На следующий день я пришла в себя и смогла разглядеть то, что меня окружало. Все пациенты госпиталя спали на нарах обычно по четверо, но нам повезло — на нас лежал отблеск благосклонности коменданта лагеря — нам позволили занимать целые нары только вдвоем.
Разумеется, ни о каких простынях не было и речи, были только старые замызганные солдатские одеяла. Нас кормили, давали все тот же жиденький супчик из картофельной кожуры и кусок скверного хлеба, но зато нам не надо было работать. В трудовом лагере у меня не было сил с кем-то общаться, кроме матери, а здесь я подружилась с некоторыми из пациентов.
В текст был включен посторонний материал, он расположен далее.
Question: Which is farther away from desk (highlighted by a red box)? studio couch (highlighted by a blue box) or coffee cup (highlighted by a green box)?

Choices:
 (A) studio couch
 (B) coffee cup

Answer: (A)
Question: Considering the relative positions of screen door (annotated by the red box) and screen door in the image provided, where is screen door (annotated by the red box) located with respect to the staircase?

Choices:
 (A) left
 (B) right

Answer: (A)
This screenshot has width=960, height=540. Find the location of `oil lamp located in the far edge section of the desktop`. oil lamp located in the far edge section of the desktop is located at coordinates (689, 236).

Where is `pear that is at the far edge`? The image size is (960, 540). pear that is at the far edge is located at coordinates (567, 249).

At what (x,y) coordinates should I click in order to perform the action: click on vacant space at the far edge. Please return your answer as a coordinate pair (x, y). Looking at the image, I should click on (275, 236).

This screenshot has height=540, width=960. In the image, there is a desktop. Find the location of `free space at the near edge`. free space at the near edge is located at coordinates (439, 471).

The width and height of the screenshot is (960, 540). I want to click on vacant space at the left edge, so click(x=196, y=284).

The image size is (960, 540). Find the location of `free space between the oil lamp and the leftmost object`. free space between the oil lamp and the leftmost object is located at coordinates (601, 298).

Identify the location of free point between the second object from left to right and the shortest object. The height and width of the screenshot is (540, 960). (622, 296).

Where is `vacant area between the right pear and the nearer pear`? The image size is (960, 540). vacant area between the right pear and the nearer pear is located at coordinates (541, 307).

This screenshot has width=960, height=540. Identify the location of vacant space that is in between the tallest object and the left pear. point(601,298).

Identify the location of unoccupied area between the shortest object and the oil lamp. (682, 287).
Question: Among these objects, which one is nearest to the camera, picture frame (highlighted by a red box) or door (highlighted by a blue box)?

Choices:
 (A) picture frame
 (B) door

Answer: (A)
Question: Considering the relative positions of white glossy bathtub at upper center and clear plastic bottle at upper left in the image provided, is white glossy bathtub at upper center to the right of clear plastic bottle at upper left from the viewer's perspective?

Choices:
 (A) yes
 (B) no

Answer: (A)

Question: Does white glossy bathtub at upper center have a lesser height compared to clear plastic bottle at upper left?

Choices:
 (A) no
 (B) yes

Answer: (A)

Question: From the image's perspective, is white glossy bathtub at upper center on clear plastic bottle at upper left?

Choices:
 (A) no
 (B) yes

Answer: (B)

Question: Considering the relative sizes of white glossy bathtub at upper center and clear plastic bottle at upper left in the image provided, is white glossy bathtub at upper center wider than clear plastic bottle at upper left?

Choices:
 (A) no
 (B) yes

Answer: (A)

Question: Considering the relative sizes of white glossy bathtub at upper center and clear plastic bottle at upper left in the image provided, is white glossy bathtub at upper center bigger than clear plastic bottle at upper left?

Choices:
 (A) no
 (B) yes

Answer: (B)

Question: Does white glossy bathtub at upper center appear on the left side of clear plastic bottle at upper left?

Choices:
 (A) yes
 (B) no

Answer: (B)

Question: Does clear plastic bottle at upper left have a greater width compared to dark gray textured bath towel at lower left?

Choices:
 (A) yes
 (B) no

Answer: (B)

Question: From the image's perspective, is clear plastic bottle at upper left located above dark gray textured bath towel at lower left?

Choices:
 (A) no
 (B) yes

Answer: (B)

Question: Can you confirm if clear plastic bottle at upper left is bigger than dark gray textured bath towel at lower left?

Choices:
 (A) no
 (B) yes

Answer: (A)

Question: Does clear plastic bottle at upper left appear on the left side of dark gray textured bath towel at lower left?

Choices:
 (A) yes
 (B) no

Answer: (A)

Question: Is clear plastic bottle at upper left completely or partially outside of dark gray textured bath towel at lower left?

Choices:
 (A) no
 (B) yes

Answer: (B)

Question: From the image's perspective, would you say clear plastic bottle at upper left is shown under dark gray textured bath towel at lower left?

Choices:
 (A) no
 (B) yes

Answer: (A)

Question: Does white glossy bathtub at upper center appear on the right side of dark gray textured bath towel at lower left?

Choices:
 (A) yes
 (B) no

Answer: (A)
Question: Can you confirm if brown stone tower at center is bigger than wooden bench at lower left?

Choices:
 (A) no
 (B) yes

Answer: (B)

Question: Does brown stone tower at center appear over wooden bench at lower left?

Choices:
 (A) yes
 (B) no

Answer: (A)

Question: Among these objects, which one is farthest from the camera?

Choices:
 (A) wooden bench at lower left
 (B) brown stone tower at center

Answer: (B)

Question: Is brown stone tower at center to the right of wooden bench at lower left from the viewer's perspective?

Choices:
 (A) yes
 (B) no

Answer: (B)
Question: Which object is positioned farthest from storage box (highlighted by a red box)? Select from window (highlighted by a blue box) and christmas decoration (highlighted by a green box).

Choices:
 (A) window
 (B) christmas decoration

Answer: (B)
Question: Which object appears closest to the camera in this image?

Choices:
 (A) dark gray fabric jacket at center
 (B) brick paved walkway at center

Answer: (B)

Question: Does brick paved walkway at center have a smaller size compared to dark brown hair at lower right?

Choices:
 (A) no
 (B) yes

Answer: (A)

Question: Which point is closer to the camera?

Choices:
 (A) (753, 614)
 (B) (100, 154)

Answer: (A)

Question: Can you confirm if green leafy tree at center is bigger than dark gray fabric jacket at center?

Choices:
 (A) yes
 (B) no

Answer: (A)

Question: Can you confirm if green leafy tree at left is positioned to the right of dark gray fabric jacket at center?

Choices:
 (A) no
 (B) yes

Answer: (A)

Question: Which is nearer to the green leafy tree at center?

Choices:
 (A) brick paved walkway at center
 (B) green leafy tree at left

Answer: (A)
Спустя несколько дней после того как нас с мамой поместили в госпиталь, к нам палату вошел комендант лагеря и строго приказал мне подняться:
— Марш в контору! — сказал он и добавил, обращаясь к маме: — И тебе нечего валяться! Возьми швабру и вымой пол в коридоре!
Когда мама выбралась из-под одеяла и он увидел, что на ней вместо одежды грязные лохмотья, то тут же отдал приказ капо подобрать маме и мне рабочую одежду.
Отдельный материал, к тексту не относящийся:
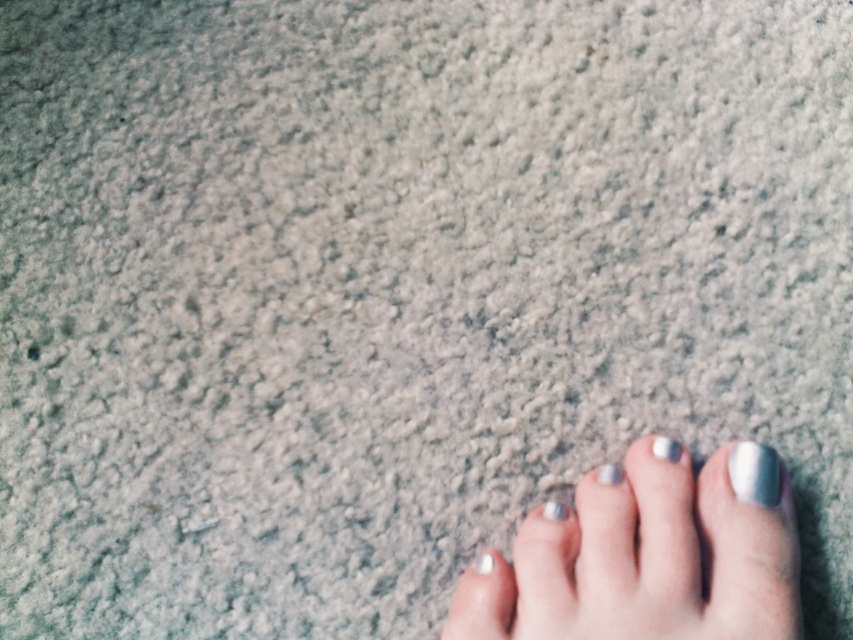
Question: Does silver metallic nail at center appear on the right side of silver metallic toe at lower right?

Choices:
 (A) no
 (B) yes

Answer: (B)

Question: Which point is closer to the camera?

Choices:
 (A) (480, 557)
 (B) (561, 516)
 (C) (599, 474)
 (D) (653, 589)

Answer: (D)

Question: Which point appears farthest from the camera in this image?

Choices:
 (A) (604, 472)
 (B) (486, 560)
 (C) (555, 518)

Answer: (A)

Question: Can you confirm if metallic silver nail polish at lower right is positioned to the right of silver metallic nail at center?

Choices:
 (A) yes
 (B) no

Answer: (B)

Question: Can you confirm if silver metallic nail at center is smaller than silver metallic toe at lower center?

Choices:
 (A) yes
 (B) no

Answer: (B)

Question: Which object is positioned farthest from the metallic silver nail polish at lower right?

Choices:
 (A) white glossy nail at lower right
 (B) silver metallic toe at lower right
 (C) silver metallic nail at center
 (D) silver metallic toe at lower center

Answer: (B)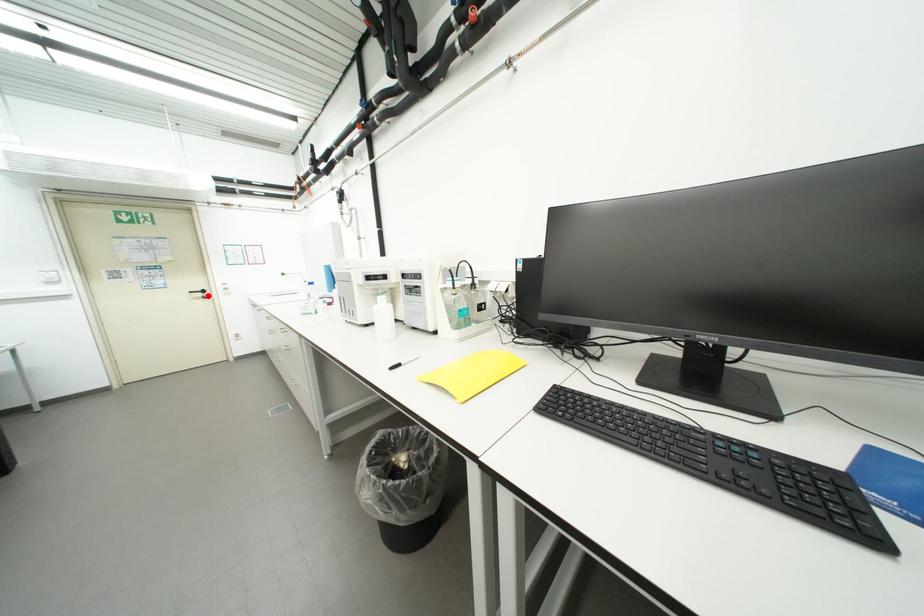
— Я не смогу дойти в контору, — сказала я. Действительно, за все время в госпитале я вставала всего несколько раз, чтобы сходить в уборную. Даже с помощью матери это мне давалось с огромным трудом — каждый шаг отзывался невыносимой болью. И потом, я не понимала, зачем мне нужно вставать.
— Вон из постели! — закричал комендант.
Мне ничего не оставалось, как повиноваться, я встала. Он увидел, что у меня всего один деревянный башмак, приказал капо выдать мне еще и ботинки и удалился со свитой.
Очень скоро капо принес нам с матерью вполне приличные платья и пару поношенных армейских ботинок. Мы немедленно переоделись. Натягивать тяжелые, жесткие башмаки на мою поврежденную ногу было для меня сущей пыткой, но я понимала, что должна это сделать.
Комендант снова ворвался в палату и заорал мне:
— Почему ты еще не в конторе?
— Я не могу идти…
— Беги бегом!
Против этого возразить было нечего. Я похромала в контору госпиталя так быстро, как могла, держась за стенку. Комендант шел следом за мной. Он усадил меня за стол и вручил список фамилий:
— Перепиши это. Если кто-нибудь спросит, что ты тут делаешь, отвечай: «Конторская работа».
В списке были имена умерших в этот день. Он был бесконечным. Сами умершие были сложены под окном в гигантский штабель, среди трупов я видела своих новых друзей, с которыми познакомилась здесь, в лагере.
Вскоре я поняла, почему комендант лагеря выгнал нас с мамой из палаты и заставил работать. Делегация высокопоставленных офицеров СС прибыла в Штуттгоф с инспекцией. В считанные минуты офицеры оказались в госпитале; глаза их не предвещали ничего хорошего. О них говорили, как о самых свирепых убийцах. Они были одеты в безупречные мундиры, пестревшие боевыми нашивками и медалями. На поясе у каждого зловеще висел кинжал, а в руках была офицерская трость. Черные кожаные ремни и высокие сапоги сверкали.
В госпитале для своего удовольствия эти господа офицеры провели молниеносную селекцию. Они заставляли больных женщин раздеваться и обнаженными прохаживаться перед ними, подобно моделям на подиуме дома модной одежды. Они внимательно осматривали их, отпуская мерзкие шуточки и решая, которая из них еще сгодится для работы или сексуальных забав. Им нравилось видеть женскую униженность. Всех, кто на их вкус оказывался слишком худенькой или хворенькой, отбраковывали: «В крематорий»-цедили они сквозь зубы.
Моя мать отскребала пол в то время, пока офицеры СС забавлялись в палатах, и ее сердце обливалось кровью: после этой селекции многим из них пришлось отправиться прямо в газовые камеры.
Они видели мою маму в коридоре с ведром и шваброй, отмывавшую пол так, как если бы это было ее повседневной работой (а у нее было достаточно сноровки, приобретенной в Ковенском военном госпитале), и не обратили на нее никакого внимания. Так же они отнеслись и ко мне, конторской мыши. Я не могла сама видеть того, что происходило в палатах; мне об этом рассказали позднее.
Когда эсэсовцы ушли, нам приказали вернуться в палату и отобрали рабочую одежду.